Siblings who were abandoned as babies and adopted into the same family found they are related after taking an ancestry test. 

1.

Claudia, a cardiology technician, found an abandoned baby at Richmond University Medical Center in Staten Island in 2004.

“I opened the stall, and I saw this little precious thing tucked under the toilet tank and wrapped in a blanket,” she told CBS News about Vicky, who was only a few days old. “I just scooped her up and ran to the clinic.”

Now 19, Vicky visited the spot Claudia found her in for the first time on Tuesday.

“Now knowing the story, it definitely is a lot but in a good way,” she told the outlet.
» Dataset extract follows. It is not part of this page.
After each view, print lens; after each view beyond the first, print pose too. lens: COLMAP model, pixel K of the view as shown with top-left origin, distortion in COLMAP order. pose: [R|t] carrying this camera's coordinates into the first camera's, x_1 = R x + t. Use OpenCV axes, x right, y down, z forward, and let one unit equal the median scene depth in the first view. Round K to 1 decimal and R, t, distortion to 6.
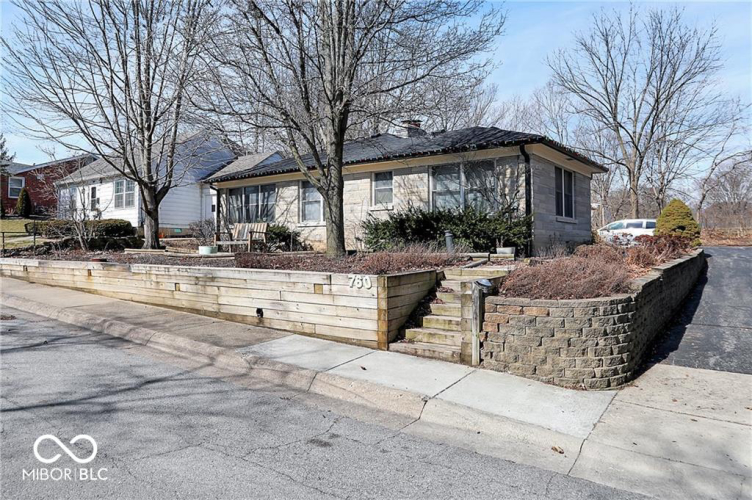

Vicky knew she was adopted but wasn’t aware of the story behind her adoption. She thought Claudia was a close friend of her adoptive mother, Angela. The 19-year-old learned the full story about a month ago.

2.

A year and a half before Vicky was found, Angela had adopted Frank, who was found in a diaper bag on the steps of Bellamy’s Christian Day Care.

Now 20, Frank also recently learned about how the story of his adoption. His curiosity led to the family acquiring kits from Ancestry.com.

“Maybe you have some relatives in common. You’re both from Staten Island,” Angela told Frank and Vicky.

3.

Brother and sister submitted their tests and made the discovery.

“I got the match that my brother had popped up as my full sibling, my biological brother,” Vicky said.

“I was driving home, actually, and she called me and she was telling me, like, ‘Oh my god, we’re biologically related,’ and I was like, ‘Yeah, OK, whatever.’ Little did I know I’ve been living with my blood my whole life. It’s insane,” Frank added. “We were both found a year and half apart and wound up with the same family. The odds are insane.”

The discovery came as a surprise for the whole family.

“How did I miss this? Because I wasn’t supposed to miss it. They’re my children,” Angela said.

Dennis, their father, said people regularly asked if Frank and Vicky were related but he had always answered that they weren’t.